Um balde caiu ao lado dos pés do jovem.
— Não acredito que vamos ficar a manhã aqui tirando água barrenta deste maldito buraco.
— É pouca coisa, preguiçoso, chuto que non dá nem três baldes.
Foram dez.
Enfim, uma grande pedra apareceu em meio à lama. Parecia ser o fundo. Contrafeito, Geovane esquadrinhou o piso com o aparelho. Foi grande a sua surpresa quando o dispositivo gritou, bipando repetidamente, cada vez mais alto.
— Tem algo aqui, pai, tem algo aqui! — exclamou, sua voz ecoando desde o fundo da greta. (Ou ao menos tinha de ter, tinha de ter….)
O rapaz começou a revirar o fundo febrilmente, feito um cão que busca ossos. Farejava um cheiro de podre no ar, uma emanação putrefata. Que odor seria aquele? Continuou na sua escavação, sem querer acreditar. Que barro medonho! Lama dos infernos, é cheiro de merda!
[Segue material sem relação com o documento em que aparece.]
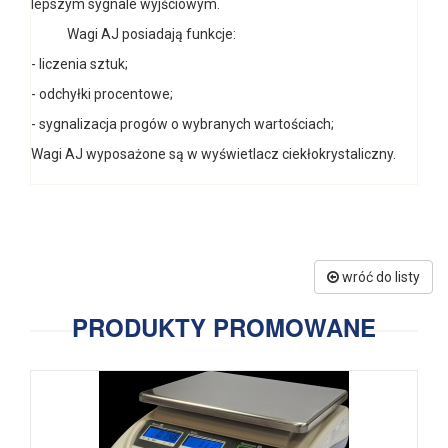
lepszym sygnale wyjściowym.
Wagi AJ posiadają funkcje:
- liczenia sztuk;
- odchyłki procentowe;
- sygnalizacja progów o wybranych wartościach;
Wagi AJ wyposażone są w wyświetlacz ciekłokrystaliczny.
wróć do listy
PRODUKTY PROMOWANE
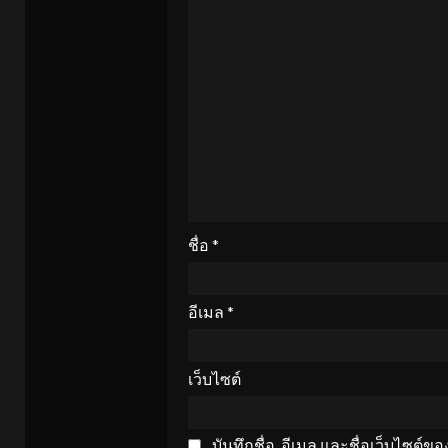
ชื่อ
*
อีเมล
*
เว็บไซต์
บันทึกชื่อ, อีเมล และชื่อเว็บไซต์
Então amaldiçoou tudo em sua mente — a vida, o destino, a sorte, a expedição. Veio um novo contratempo. Deu um berro:
— Aaaaai! Graveto do diabo!
Levantou o dedo espetado. Não tinha sido nada, um simples arranhão, mas aquilo o deixara mais nervoso. O rapaz sentiu uma pontada aguda no diafragma, seu ventre queimava por dentro como se tivesse fogo. E se todas aquelas pedras despencassem sobre a sua cabeça? Ainda se remoía em seus pensamentos quando viu algo que aumentou o seu terror. O que seria aquilo? Aquela mancha escura, imóvel, pegada na parede? Seria uma aranha? Assustado, apanhou uma mão-cheia de barro e atirou nas pedras, mirando o aracnídeo. A lama escorreu, lentamente, revelando uma simples rachadura.
O barro mole e gelado se acumulava no meio das suas pernas. As costas doíam. Não enxergava nada, estava ficando louco, não podia continuar lá dentro!
Repentinamente, tateou um objeto firme, gelado.
— Achei algo! — gritou para o pai.
— O quê? O quê?
— Não sei ainda! Espera!
Geovane tinha o braço direito atolado até o cotovelo. Depois de revolver a lama por mais meio minuto, finalmente conseguiu retirar do fundo duas peças de metal de idêntica forma e tamanho. Não podia ser! Não podia ser! A desilusão envolveu a cisterna. Freios de cavalo? Esmurrava o chão molhado. O barro respingou dentro da boca, fazendo com que praguejasse.
— São de prata, filho, valeu a pena! Estamos melhorando! — ria o pai, enquanto içava o garoto de volta.
Geovane se limpou como podia, valendo-se de um pedaço de estopa. Seus olhos fulminavam os de João.
Naquele dia houve apenas mais uma descoberta: uma peça de dez mil réis encontrada no oco de um bugreiro próximo à cisterna. E foi só. Nos dias seguintes, nada mais restou achado naqueles campos de Martinho Oliveira.